* _Exercise objective_:
Find and copy every line of the entries below that contains the string "evenodd". Case counts.

* _Exercise material_:
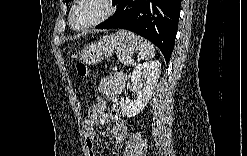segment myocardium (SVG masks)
I'll use <instances>...</instances> for the list:
<instances>
[{
    "label": "myocardium",
    "mask_w": 247,
    "mask_h": 156,
    "mask_svg": "<svg viewBox=\"0 0 247 156\" xmlns=\"http://www.w3.org/2000/svg\"><path fill=\"white\" fill-rule=\"evenodd\" d=\"M83 1H86V0L75 1L71 10H70L69 24L74 30H85V29H89L91 27L97 26L100 23H102L103 21H105L106 19H108L114 13L115 7H114V2L112 0H98V1L102 2V4L105 6V12L96 20H94L88 24H85L83 26H77L73 23V15H74L76 7Z\"/></svg>",
    "instance_id": "1"
}]
</instances>
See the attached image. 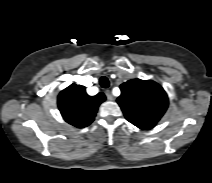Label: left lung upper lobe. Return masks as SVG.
Returning a JSON list of instances; mask_svg holds the SVG:
<instances>
[{
	"mask_svg": "<svg viewBox=\"0 0 212 183\" xmlns=\"http://www.w3.org/2000/svg\"><path fill=\"white\" fill-rule=\"evenodd\" d=\"M120 89L117 102L125 118L140 129L153 128L168 107L166 92L152 80L132 79Z\"/></svg>",
	"mask_w": 212,
	"mask_h": 183,
	"instance_id": "1",
	"label": "left lung upper lobe"
}]
</instances>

* _Solved exercise_:
    "mask_svg": "<svg viewBox=\"0 0 247 156\" xmlns=\"http://www.w3.org/2000/svg\"><path fill=\"white\" fill-rule=\"evenodd\" d=\"M83 1H86V0L75 1L71 10H70L69 24L74 30H85V29H89L91 27L97 26L100 23H102L103 21H105L106 19H108L114 13L115 7H114V2L112 0H98V1L102 2V4L105 6V12L96 20H94L88 24H85L83 26H77L73 23V15H74L76 7Z\"/></svg>",
	"mask_svg": "<svg viewBox=\"0 0 212 183\" xmlns=\"http://www.w3.org/2000/svg\"><path fill=\"white\" fill-rule=\"evenodd\" d=\"M120 89L117 102L125 118L140 129L153 128L168 107L166 92L152 80L132 79Z\"/></svg>",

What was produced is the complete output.